Tax Act. When the Chinese started settling down on the West Coast, America responded with the Chinese Exclusion Act. When the Chinese simply existed, America responded with the Pigtail Ordinance, the Cable Act, and anti-miscegenation acts. With no way to gain citizenship, we were perpetual foreigners, squeezed into Chinatowns and surrounded by anti-Chinese sentiments. San Francisco, which now has the largest percentage of Chinese Americans in the United States, was the birthplace of the Workingmen’s Party of California, which coined the then-popular statement, “the Chinese must go!” We were seen as a “race of people whom nature has marked as inferior” by the California Supreme Court case, People vs. Hall in 1854. We were degraded and humiliated. As strangers in a foreign land, as well as members of a community, we were attacked in our homes, during the San Francisco riot of 1877 and the Chinese massacre of 1871 in Los Angeles as well as many other examples since.


Despite all this, we carried on, and America moved on. Now, the model minority myth follows us everywhere. We are “perfect immigrants,” model students, and complacent followers. In only 100 years, the Chinese went from despised vermin infecting America to being perceived as hard-working and well-educated. This switch didn’t happen just because we were recognized for our hard work. This switch was a product of a time of turmoil in America, when the Civil Rights Movement, led mainly by Black activists, was awakening the nation. In calling for equal rights for all people of color, activists were seen as radicals. In response, white America cited the success stories of Asian Americans, arguing that Black Americans could also gain success by focusing on education and conforming to the racist structures of America. This was not an example of Asian Americans finally being applauded for their work; we were being exploited as tools to undermine the Civil Rights Movement.

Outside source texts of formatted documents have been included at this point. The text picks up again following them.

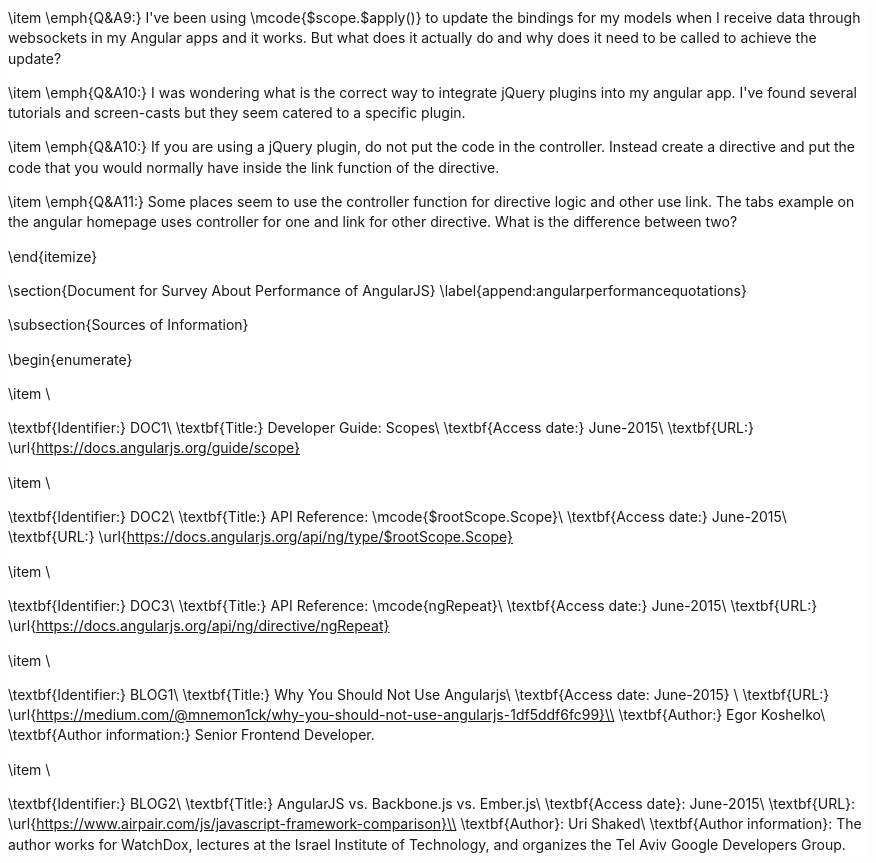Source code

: 
\item \emph{Q\&A9:} I've been using \mcode{\$scope.\$apply()} to update the bindings for my models when I receive data through websockets in my Angular apps and it works. But what does it actually do and why does it need to be called to achieve the update? 

\item \emph{Q\&A10:} I was wondering what is the correct way to integrate jQuery plugins into my angular app. I've found several tutorials and screen-casts but they seem catered to a specific plugin. 

\item \emph{Q\&A10:} If you are using a jQuery plugin, do not put the code in the controller. Instead create a directive and put the code that you would normally have inside the link function of the directive. 

\item \emph{Q\&A11:} Some places seem to use the controller function for directive logic and other use link. The tabs example on the angular homepage uses controller for one and link for other directive. What is the difference between two?

\end{itemize}

\section{Document for Survey About Performance of AngularJS}
\label{append:angularperformancequotations}

\subsection{Sources of Information}


\begin{enumerate}

\item \

\textbf{Identifier:} DOC1\\
\textbf{Title:} Developer Guide: Scopes\\
\textbf{Access date:} June-2015\\
\textbf{URL:} \url{https://docs.angularjs.org/guide/scope}

\item \

\textbf{Identifier:} DOC2\\
\textbf{Title:} API Reference: \mcode{\$rootScope.Scope}\\
\textbf{Access date:} June-2015\\
\textbf{URL:} \url{https://docs.angularjs.org/api/ng/type/$rootScope.Scope}

\item \

\textbf{Identifier:} DOC3\\
\textbf{Title:} API Reference: \mcode{ngRepeat}\\
\textbf{Access date:} June-2015\\
\textbf{URL:} \url{https://docs.angularjs.org/api/ng/directive/ngRepeat}

\item \

\textbf{Identifier:} BLOG1\\
\textbf{Title:} Why You Should Not Use Angularjs\\
\textbf{Access date: June-2015} \\
\textbf{URL:} \url{https://medium.com/@mnemon1ck/why-you-should-not-use-angularjs-1df5ddf6fc99}\\
\textbf{Author:} Egor Koshelko\\
\textbf{Author information:} Senior Frontend Developer.

\item \

\textbf{Identifier:} BLOG2\\
\textbf{Title:} AngularJS vs. Backbone.js vs. Ember.js\\
\textbf{Access date}: June-2015\\
\textbf{URL}: \url{https://www.airpair.com/js/javascript-framework-comparison}\\
\textbf{Author}: Uri Shaked\\
\textbf{Author information}: The author works for WatchDox, lectures at the Israel Institute of Technology, and organizes the Tel Aviv Google Developers Group.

This model minority myth makes Asian Americans one-dimensional. We are test scores,

brand-name purses, and quiet sustainers of the status quo. The work we do is dismissed because we are supposedly inherently more intelligent. This dismissal ignores the history of violence and discrimination we experienced to get where we are. It encourages ignorance, and ignorance drives racism. Ignorance breeds fear and hate, and ignorance is taught. Ignorance is what killed Vincent Chin, a Chinese man about to be married when two white men violently murdered him, apparently blaming him for the success of Japan’s auto industry. They didn’t spend a day in jail. Ignorance impacts people from all regions, and from all races. We’ve all heard stories like Vincent Chin’s, because unfortunately, he wasn’t an outlier. The public execution of George Floyd and of Rayshard Brooks 30 years after Chin’s murder attest to America’s sad reality.


The COVID-19 pandemic that started in Wuhan, China did not start a new strain of

racism against those of Chinese and Asian descent in the United States; it simply re-opened age old wounds. Nevertheless, the struggles that Chinese Americans and other Asian Americans face aren’t specific to us. Discrimination, microaggressions, and racism are widespread in modern America, and they impact everyone, regardless of race or ethnicity. A call to end racism is a unifying call, a call to put aside our differences and agree that all racism should be condemned. When one of us suffers from racism’s sting, all of us are poisoned.